── Document section
Member of the Kentucky House of Representatives from Barren County
- In office August 2, 1869 – May 1870
- Preceded by: Basil G. Smith
- Succeeded by: Samuel W. Brents
- In office August 5, 1850 – August 6, 1855 Serving with Basil G. Smith (1850–51) James P. Bates (1851–55)
- Preceded by: James P. Bates William J. Wood Jr.
- Succeeded by: Robinson P. Beauchamp Thomas H. M. Winn

Personal details
- Born: October 29, 1824 Barren County, Kentucky
- Died: July 6, 1904 (aged 79) Scott County, Kentucky
- Resting place: Glasgow Municipal Cemetery, Glasgow, Kentucky
- Party: Whig Democrat
- Spouse(s): Sarah Rogers Cassandra F. Flournoy Johnson
- Alma mater: Centre College
- Profession: Lawyer
- Signature: Jos. H. Lewis

Military service
- Allegiance: Confederate States of America
- Branch/service: Confederate States Army
- Years of service: 1861-1865
- Rank: Brigadier general
- Unit: 6th Kentucky Infantry Regiment Orphan Brigade
- Battles/wars: American Civil War

= Joseph Horace Lewis =

American politician

Joseph Horace Lewis (October 29, 1824 - July 6, 1904) was an American lawyer, military leader and politician. He served as a brigadier general in the Confederate States Army during the American Civil War, and later a U.S. representative from Kentucky and justice of the Kentucky Court of Appeals, the court of last resort in Kentucky at the time.

==Early life and family==
Joseph H. Lewis was born near Glasgow, Kentucky on October 29, 1824. He was the son of John and Eliza Martz (Reed) Lewis. His father was a volunteer in the War of 1812, serving under Andrew Jackson at the Battle of New Orleans.

Lewis attained his early education in the local public schools. He then matriculated to Centre College in Danville, Kentucky, graduating in 1843. After graduation, he read law under Judge C. C. Thompkins. He was admitted to the bar in 1845 and commenced practice in Glasgow.
────
── Material provided
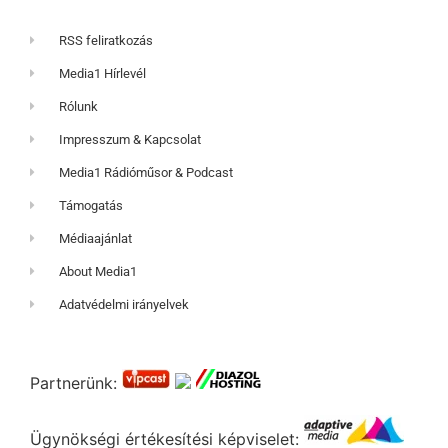
RSS feliratkozás
Media1 Hírlevél
Rólunk
Impresszum & Kapcsolat
Media1 Rádióműsor & Podcast
Támogatás
Médiaajánlat
About Media1
Adatvédelmi irányelvek
Partnerünk:
Ügynökségi értékesítési képviselet:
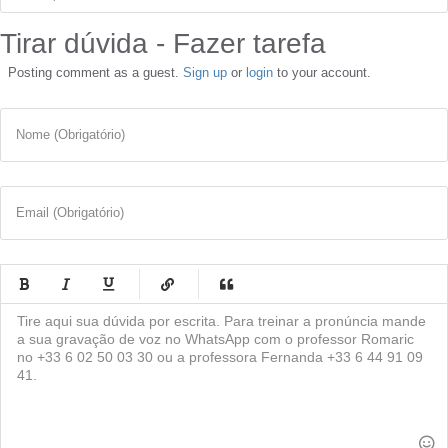
Tirar dúvida - Fazer tarefa
Posting comment as a guest.
Sign up
or
login
to your account.
Nome (Obrigatório)
Email (Obrigatório)
-
-
-
-
-
-
-
-
-
-
-
-
-
-
-
-
-
-
-
-
-
-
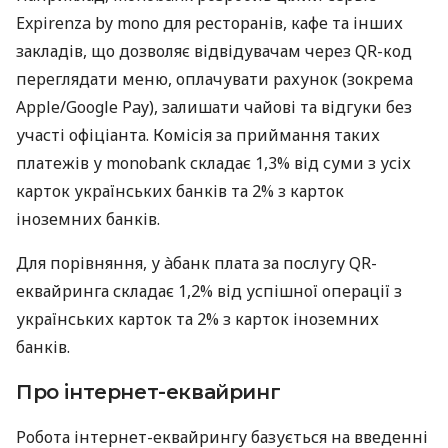
Expirenza by mono для ресторанів, кафе та інших
закладів, що дозволяє відвідувачам через QR-код
переглядати меню, оплачувати рахунок (зокрема
Apple/Google Pay), залишати чайові та відгуки без
участі офіціанта. Комісія за приймання таких
платежів у monobank складає 1,3% від суми з усіх
карток українських банків та 2% з карток
іноземних банків.
Для порівняння, у àбанк плата за послугу QR-
еквайринга складає 1,2% від успішної операції з
українських карток та 2% з карток іноземних
банків.
Про інтернет-еквайринг
Робота інтернет-еквайрингу базується на введенні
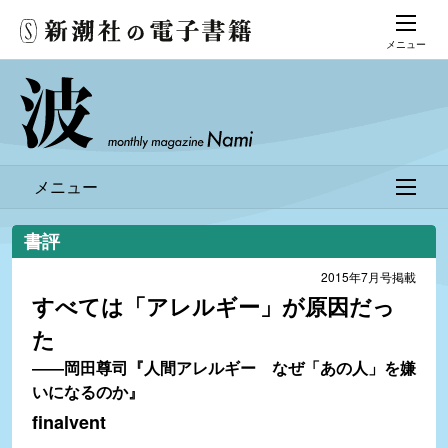
メニュー
メニュー
書評
2015年7月号掲載
すべては「アレルギー」が原因だっ
た
――岡田尊司『人間アレルギー なぜ「あの人」を嫌
いになるのか』
finalvent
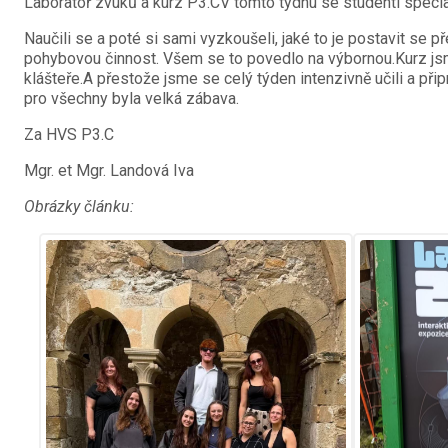
Laboratoř zvuků a kurz P3.CV tomto týdnu se studenti speci
Naučili se a poté si sami vyzkoušeli, jaké to je postavit se 
pohybovou činnost. Všem se to povedlo na výbornou.Kurz js
klášteře.A přestože jsme se celý týden intenzivně učili a p
pro všechny byla velká zábava.
Za HVS P3.C
Mgr. et Mgr. Landová Iva
Obrázky článku:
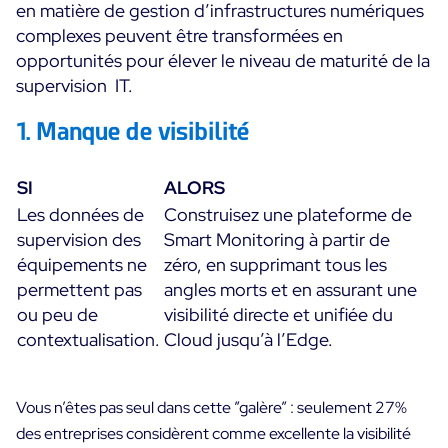
en matière de gestion d’infrastructures numériques
complexes peuvent être transformées en
Essai gratuit
opportunités pour élever le niveau de maturité de la
supervision IT.
1. Manque de visibilité
SI
ALORS
Les données de
Construisez une plateforme de
supervision des
Smart Monitoring à partir de
équipements ne
zéro, en supprimant tous les
permettent pas
angles morts et en assurant une
ou peu de
visibilité directe et unifiée du
contextualisation.
Cloud jusqu’à l’Edge.
Vous n’êtes pas seul dans cette ”galère” : seulement 27%
des entreprises considèrent comme excellente la visibilité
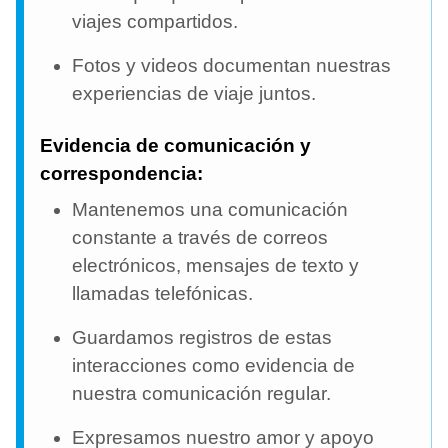
viajes compartidos.
Fotos y videos documentan nuestras
experiencias de viaje juntos.
Evidencia de comunicación y
correspondencia:
Mantenemos una comunicación
constante a través de correos
electrónicos, mensajes de texto y
llamadas telefónicas.
Guardamos registros de estas
interacciones como evidencia de
nuestra comunicación regular.
Expresamos nuestro amor y apoyo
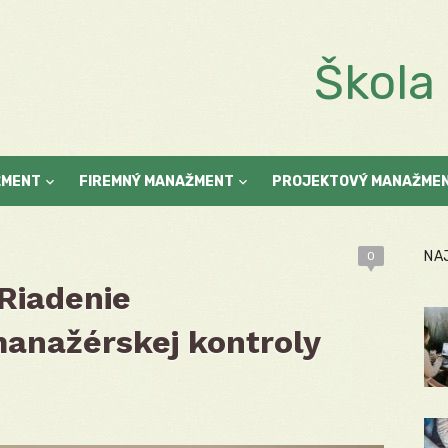
Škol
ŽMENT
FIREMNÝ MANAŽMENT
PROJEKTOVÝ MANAŽME
NA
0
 Riadenie
anažérskej kontroly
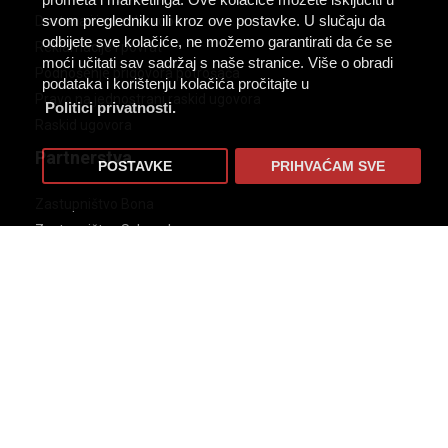
svom pregledniku ili kroz ove postavke. U slučaju da
Dostava i isporuka robe
odbijete sve kolačiće, ne možemo garantirati da će se
Reklamacije i povrat
moći učitati sav sadržaj s naše stranice. Više o obradi
Podnošenje prigovora potrošača
podataka i korištenju kolačića pročitajte u
Pravo na jednostrani raskid ugovora
Politici privatnosti.
Raskid ugovora
Partnerstva
POSTAVKE
PRIHVAĆAM SVE
Zastupništvo Bona
Zastupništvo Scheucher
Zastupništvo Forbo Eurocol
Zastupništvo Chimiver
Distribucija Kaindl
Distribucija Tarkett
Distribucija Objectfloor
────
Your goal:
Copy out the Joseph Horace Lewis biography word for word from beginning to end.

Solved problem:
Member of the Kentucky House of Representatives from Barren County
- In office August 2, 1869 – May 1870
- Preceded by: Basil G. Smith
- Succeeded by: Samuel W. Brents
- In office August 5, 1850 – August 6, 1855 Serving with Basil G. Smith (1850–51) James P. Bates (1851–55)
- Preceded by: James P. Bates William J. Wood Jr.
- Succeeded by: Robinson P. Beauchamp Thomas H. M. Winn

Personal details
- Born: October 29, 1824 Barren County, Kentucky
- Died: July 6, 1904 (aged 79) Scott County, Kentucky
- Resting place: Glasgow Municipal Cemetery, Glasgow, Kentucky
- Party: Whig Democrat
- Spouse(s): Sarah Rogers Cassandra F. Flournoy Johnson
- Alma mater: Centre College
- Profession: Lawyer
- Signature: Jos. H. Lewis

Military service
- Allegiance: Confederate States of America
- Branch/service: Confederate States Army
- Years of service: 1861-1865
- Rank: Brigadier general
- Unit: 6th Kentucky Infantry Regiment Orphan Brigade
- Battles/wars: American Civil War

= Joseph Horace Lewis =

American politician

Joseph Horace Lewis (October 29, 1824 - July 6, 1904) was an American lawyer, military leader and politician. He served as a brigadier general in the Confederate States Army during the American Civil War, and later a U.S. representative from Kentucky and justice of the Kentucky Court of Appeals, the court of last resort in Kentucky at the time.

==Early life and family==
Joseph H. Lewis was born near Glasgow, Kentucky on October 29, 1824. He was the son of John and Eliza Martz (Reed) Lewis. His father was a volunteer in the War of 1812, serving under Andrew Jackson at the Battle of New Orleans.

Lewis attained his early education in the local public schools. He then matriculated to Centre College in Danville, Kentucky, graduating in 1843. After graduation, he read law under Judge C. C. Thompkins. He was admitted to the bar in 1845 and commenced practice in Glasgow.